If our ministries are at present less than outstanding, there is a reason for it. A good reason. The possibilities are numerous, but usually surprisingly simple. Rarely are God’s ways so beyond us that we cannot, at least in hindsight, marvel at his wisdom. Discovering the reasons for your plight should flood your life with light, liberating you into the joyful expectancy, confidence and trust your Lord wants you to enjoy. Let’s explore the possibilities. I think you’ll find that jigsaw piece you’ve been missing.
Moses was in ‘the backside of the desert’, says the King James Bible. (Exodus 3:1) I’d steer clear of that expression, but there might have been times when Moses was tempted to use it. The desert drop-out stood before the burning bush a broken man, haunted by his inadequacy. (Exodus 4:10-14) He was so long in the tooth that ivory hunters must have started asking after his health. And excuses! When God called him, this word-masher’s comeback was packed with more ‘buts’ than a church pew on Easter morning. As he tried to stammer home his point, he even had the audacity to imply that his deficiencies were bigger than God. What’s a stutter to the One who fashions mouths? What’s a mental block to the Maker of minds?
Poor old tongue-twister – one foot in the grave, and the other in his mouth. Yet it was Moses the word-slurping geriatric, not Moses the headstrong royal, who was on the brink of greatness.

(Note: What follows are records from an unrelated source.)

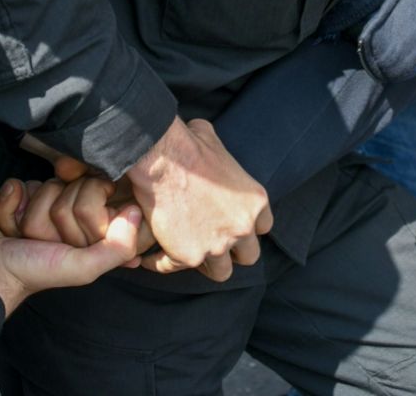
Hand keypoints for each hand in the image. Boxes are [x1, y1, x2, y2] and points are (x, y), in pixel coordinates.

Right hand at [0, 173, 155, 254]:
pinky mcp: (21, 194)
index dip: (85, 205)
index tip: (72, 232)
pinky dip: (10, 202)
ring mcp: (46, 201)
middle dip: (50, 212)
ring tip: (21, 232)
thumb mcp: (81, 268)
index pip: (98, 189)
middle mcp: (73, 211)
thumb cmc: (33, 272)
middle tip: (39, 237)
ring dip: (29, 209)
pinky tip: (7, 221)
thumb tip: (136, 212)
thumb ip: (116, 247)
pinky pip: (20, 181)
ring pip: (46, 182)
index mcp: (92, 226)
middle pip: (70, 185)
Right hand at [127, 117, 271, 281]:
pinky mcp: (189, 257)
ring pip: (221, 272)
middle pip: (249, 255)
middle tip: (211, 240)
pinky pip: (175, 269)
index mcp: (255, 201)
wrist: (163, 160)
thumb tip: (205, 143)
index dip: (247, 226)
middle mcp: (243, 227)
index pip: (263, 227)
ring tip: (186, 250)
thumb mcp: (217, 145)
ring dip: (204, 263)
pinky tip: (152, 254)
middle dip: (232, 251)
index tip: (230, 223)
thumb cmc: (189, 145)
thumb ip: (220, 158)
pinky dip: (162, 262)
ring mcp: (217, 245)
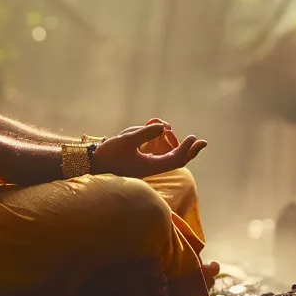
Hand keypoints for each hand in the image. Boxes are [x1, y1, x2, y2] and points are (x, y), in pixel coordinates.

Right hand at [92, 123, 206, 178]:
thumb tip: (164, 127)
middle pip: (177, 162)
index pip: (176, 160)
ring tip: (178, 134)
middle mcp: (151, 167)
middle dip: (190, 152)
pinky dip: (166, 146)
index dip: (186, 149)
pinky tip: (165, 135)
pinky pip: (160, 155)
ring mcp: (147, 165)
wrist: (93, 164)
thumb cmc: (109, 153)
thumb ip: (146, 133)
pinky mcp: (141, 162)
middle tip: (202, 142)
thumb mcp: (127, 139)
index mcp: (151, 166)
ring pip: (169, 158)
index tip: (193, 138)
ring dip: (177, 147)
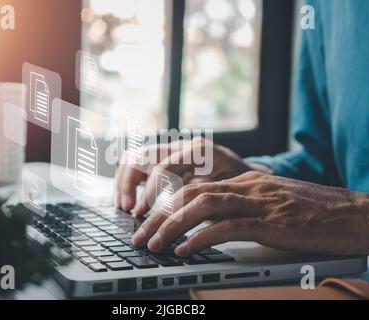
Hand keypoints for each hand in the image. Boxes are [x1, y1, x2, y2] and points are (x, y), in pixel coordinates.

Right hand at [114, 138, 266, 215]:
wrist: (246, 176)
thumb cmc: (237, 187)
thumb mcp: (223, 194)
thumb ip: (197, 200)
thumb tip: (172, 218)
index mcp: (198, 151)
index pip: (164, 166)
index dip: (150, 191)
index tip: (143, 212)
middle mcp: (181, 146)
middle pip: (142, 155)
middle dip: (130, 183)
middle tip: (128, 209)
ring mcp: (171, 151)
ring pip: (136, 156)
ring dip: (125, 181)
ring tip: (123, 206)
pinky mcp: (165, 159)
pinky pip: (139, 164)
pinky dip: (129, 182)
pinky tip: (127, 201)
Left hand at [131, 171, 368, 255]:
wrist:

Forty years earlier, fresh from his Egyptian education, strong in body, high in status and political pull, he was keen to help God’s people. But heaven had no use for a budding superstar. Heaven was waiting for a bumbling sheep-minder.
Viewed from the final side of the grave, everything tackled in one’s own strength fizzles. (Compare John 15:5) Only through God could Moses’ splash in time ripple for all eternity. Perhaps it took the full forty years for this realization to become an unshakeable conviction, but it was worth the wait. It became the secret of Moses’ strength, ridding him of the arrogant independence that would otherwise have fouled his service. He was the meekest man on earth. (Numbers 12:3 ff) This precious quality is adorned with exquisite promises.

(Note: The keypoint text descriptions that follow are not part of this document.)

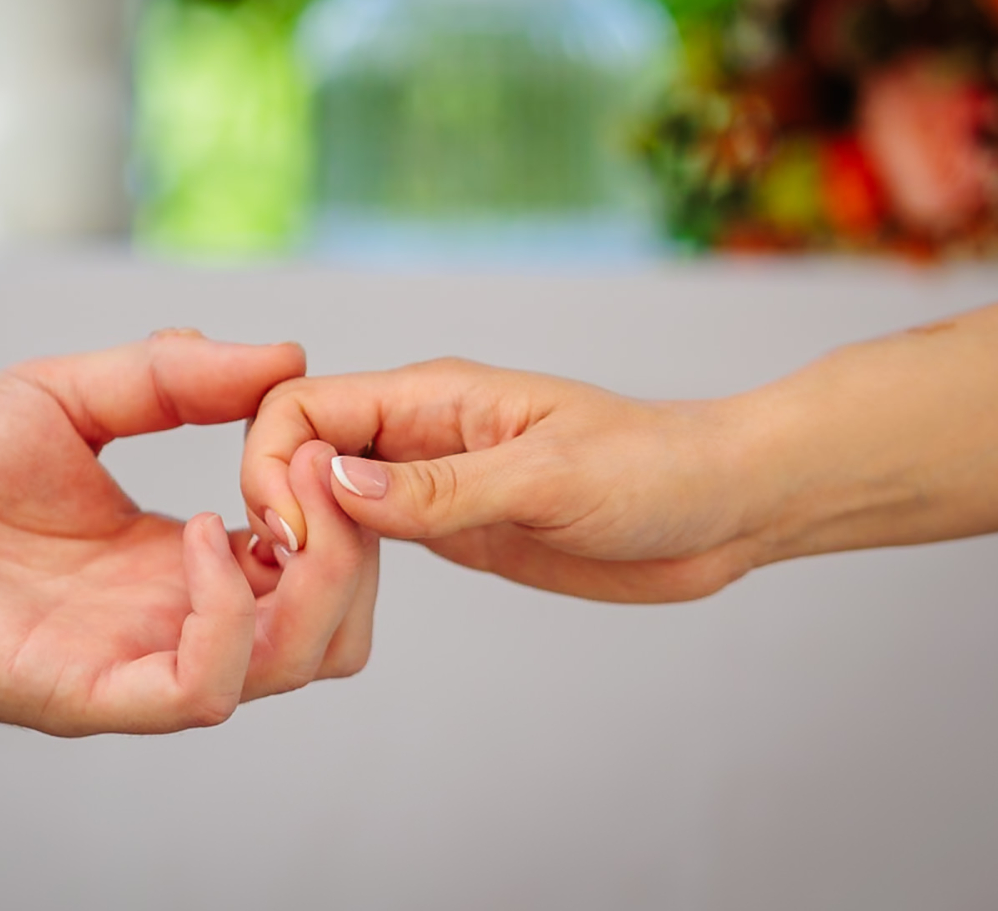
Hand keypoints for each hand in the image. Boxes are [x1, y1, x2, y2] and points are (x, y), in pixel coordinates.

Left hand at [0, 334, 377, 734]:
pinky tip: (195, 534)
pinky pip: (200, 689)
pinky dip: (228, 617)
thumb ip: (174, 376)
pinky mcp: (81, 692)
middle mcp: (168, 619)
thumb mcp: (72, 394)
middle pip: (330, 635)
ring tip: (268, 496)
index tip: (312, 431)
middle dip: (353, 554)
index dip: (339, 505)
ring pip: (289, 667)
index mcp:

‘The meek will he guide . . .
‘The meek will increase their joy in the Lord.’ (Isaiah 29:19)
‘The meek will inherit the earth.’ (Matthew 5:5)
Humility – joyous dependence upon the Lord – is the road to honor. (Proverbs 15:33 b; James 4:10; 1 Peter 5:6-7) The glitter at the end of other roads is a mirage. (Luke 14:11; Proverbs 16:25)

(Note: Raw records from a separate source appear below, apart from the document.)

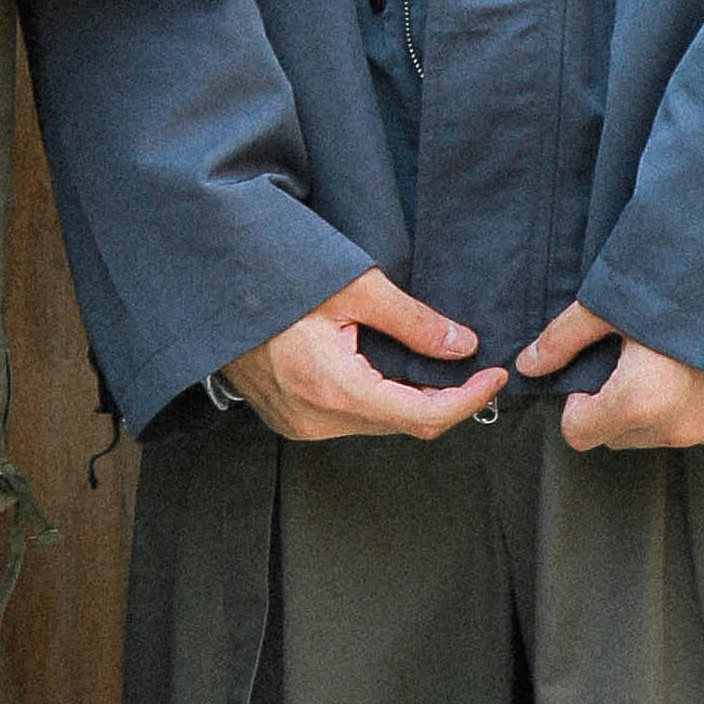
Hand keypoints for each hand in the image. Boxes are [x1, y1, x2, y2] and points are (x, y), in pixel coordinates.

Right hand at [217, 271, 506, 444]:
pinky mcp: (290, 420)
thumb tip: (461, 345)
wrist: (209, 291)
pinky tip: (387, 371)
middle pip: (403, 424)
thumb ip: (412, 321)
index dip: (467, 400)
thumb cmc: (273, 279)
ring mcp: (299, 424)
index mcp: (331, 386)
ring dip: (410, 399)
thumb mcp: (352, 286)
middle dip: (445, 399)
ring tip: (432, 364)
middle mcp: (315, 418)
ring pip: (378, 424)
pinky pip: (350, 420)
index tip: (494, 375)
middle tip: (474, 366)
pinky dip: (378, 400)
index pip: (421, 415)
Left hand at [517, 305, 703, 454]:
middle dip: (618, 405)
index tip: (599, 371)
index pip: (578, 433)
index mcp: (640, 402)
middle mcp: (679, 429)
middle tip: (641, 359)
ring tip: (678, 360)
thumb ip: (566, 337)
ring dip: (660, 408)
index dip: (579, 401)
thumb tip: (527, 362)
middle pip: (619, 435)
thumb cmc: (690, 288)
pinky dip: (703, 407)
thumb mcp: (617, 302)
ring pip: (662, 434)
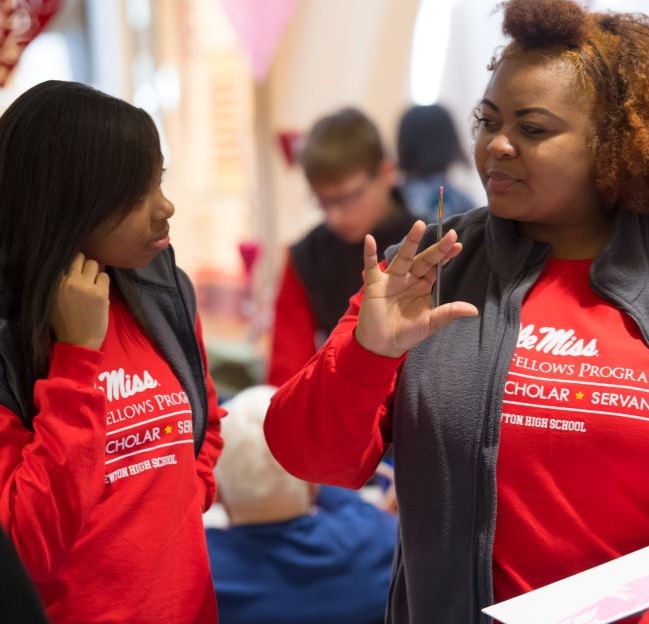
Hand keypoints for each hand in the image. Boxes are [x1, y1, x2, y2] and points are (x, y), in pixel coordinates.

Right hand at [50, 252, 109, 350]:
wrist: (78, 341)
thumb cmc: (64, 324)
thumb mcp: (52, 301)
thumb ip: (59, 285)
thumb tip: (69, 270)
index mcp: (54, 283)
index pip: (64, 260)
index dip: (72, 263)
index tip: (75, 268)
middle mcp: (69, 281)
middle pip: (80, 257)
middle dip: (84, 264)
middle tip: (86, 275)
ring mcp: (86, 286)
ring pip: (94, 264)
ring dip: (95, 272)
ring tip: (94, 283)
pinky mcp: (100, 292)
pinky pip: (105, 276)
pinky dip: (104, 282)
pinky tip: (101, 291)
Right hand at [355, 220, 478, 357]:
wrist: (383, 345)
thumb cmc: (407, 334)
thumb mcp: (431, 323)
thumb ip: (449, 313)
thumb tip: (474, 310)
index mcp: (424, 285)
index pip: (437, 267)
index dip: (446, 256)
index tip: (458, 245)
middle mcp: (409, 278)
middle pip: (424, 259)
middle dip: (436, 248)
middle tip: (450, 234)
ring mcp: (391, 279)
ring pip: (403, 257)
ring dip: (411, 241)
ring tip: (419, 225)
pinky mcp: (374, 284)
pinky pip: (371, 266)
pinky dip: (369, 253)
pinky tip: (369, 239)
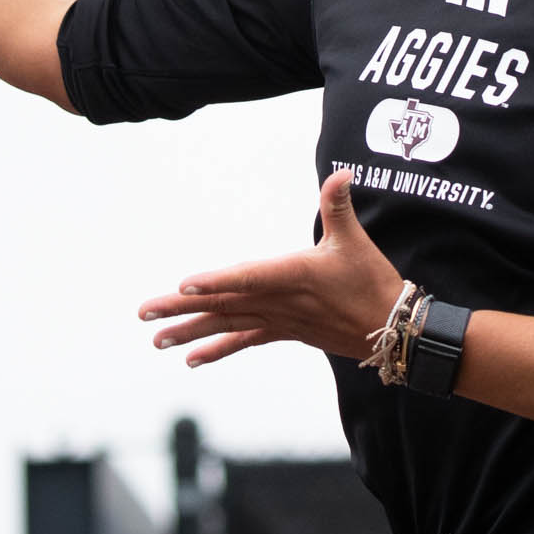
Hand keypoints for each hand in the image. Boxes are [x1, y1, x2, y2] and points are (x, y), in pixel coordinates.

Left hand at [137, 169, 406, 367]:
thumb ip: (338, 206)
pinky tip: (192, 360)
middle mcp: (278, 301)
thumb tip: (340, 173)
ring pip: (226, 325)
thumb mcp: (354, 241)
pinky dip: (218, 349)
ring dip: (189, 332)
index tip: (183, 284)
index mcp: (292, 275)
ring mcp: (278, 320)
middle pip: (222, 304)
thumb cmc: (371, 280)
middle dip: (180, 309)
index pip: (246, 277)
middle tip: (143, 313)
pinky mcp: (283, 332)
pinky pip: (244, 341)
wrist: (390, 329)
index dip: (215, 281)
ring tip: (156, 340)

There was a young man with rashes;
(If you wrote poetry like this, you’d be humble, too.)
The issue of pride and humility is a deathtrap strewn with confusion and false concepts. Let’s clear this minefield before anyone else is hurt. We’ll begin with the analogy of a lamb in Bible times.
There’s a pride that says, ‘I can find better pasture than the Shepherd. I’ll always find water. I can handle bears, and lions are probably a myth invented by the Shepherd so he can dominate me.’
Few of us are in danger of such stupidity. Our danger is the independent spirit that says, ‘I adore my wonderful Shepherd, but that grass over the rise looks particularly juicy. I’ll just wander over. I’m growing up. I’ve been out of sight before and everything went fine. If a lion comes I’m sure I can bleat loud enough and the Shepherd can run fast enough . . . ’
There’s an attitude masquerading as humility that beats itself miserable. ‘I’m dumb. I’m ugly. I’m hopeless.’ Give no room to this imposter. But there’s a humility that rejoices in the certainty that the Shepherd knows best. Having abandoned faith in itself or in luck, it puts all its hope in the Shepherd, believing that to leave him out of sight for a second is to flirt with disaster. This virtue hugs the Shepherd, delighting in his every whisper, feasting on his goodness. Sometimes humility is led over rocky terrain but ultimately it enjoys the best pasture and the highest security. Not only is it not mauled by predators, it produces the best wool and the best offspring. It sometimes staggers up hills to stay with its Shepherd but it frolics in the warmth of the Shepherd’s love.